◆ SOURCE MATERIAL
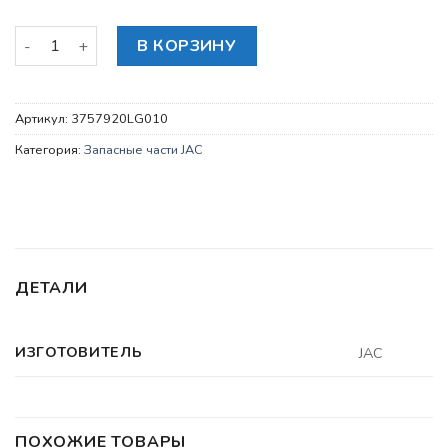
Количество товара Датчик низкого давления воздуха / ст
В КОРЗИНУ
Артикул:
3757920LG010
Категория:
Запасные части JAC
ДЕТАЛИ
ИЗГОТОВИТЕЛЬ
JAC
ПОХОЖИЕ ТОВАРЫ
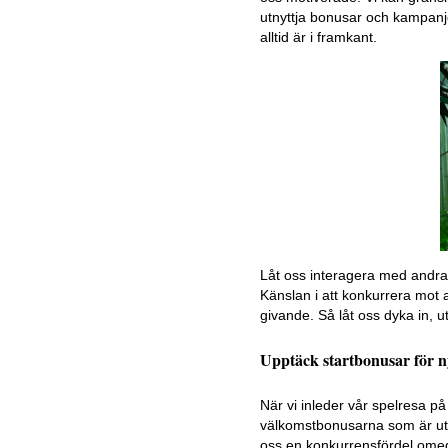
utnyttja bonusar och kampanjer
alltid är i framkant.
Låt oss interagera med andra d
Känslan i att konkurrera mot a
givande. Så låt oss dyka in, u
Upptäck startbonusar för n
När vi inleder vår spelresa p
välkomstbonusarna som är utf
oss en konkurrensfördel omede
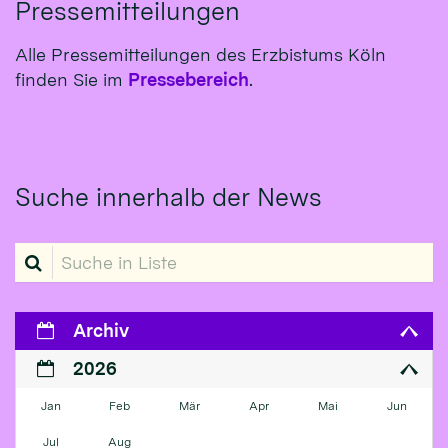
Pressemitteilungen
Alle Pressemitteilungen des Erzbistums Köln
finden Sie im
Pressebereich
.
Suche innerhalb der News
Suche in Liste
Archiv
2026
Jan
Feb
Mär
Apr
Mai
Jun
Jul
Aug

◆ WHAT YOU WILL DO
Could you copy out every line in the listing where the word "Pressemitteilungen" appears?

◆ ANSWER FOR THIS EXERCISE
Pressemitteilungen
Alle Pressemitteilungen des Erzbistums Köln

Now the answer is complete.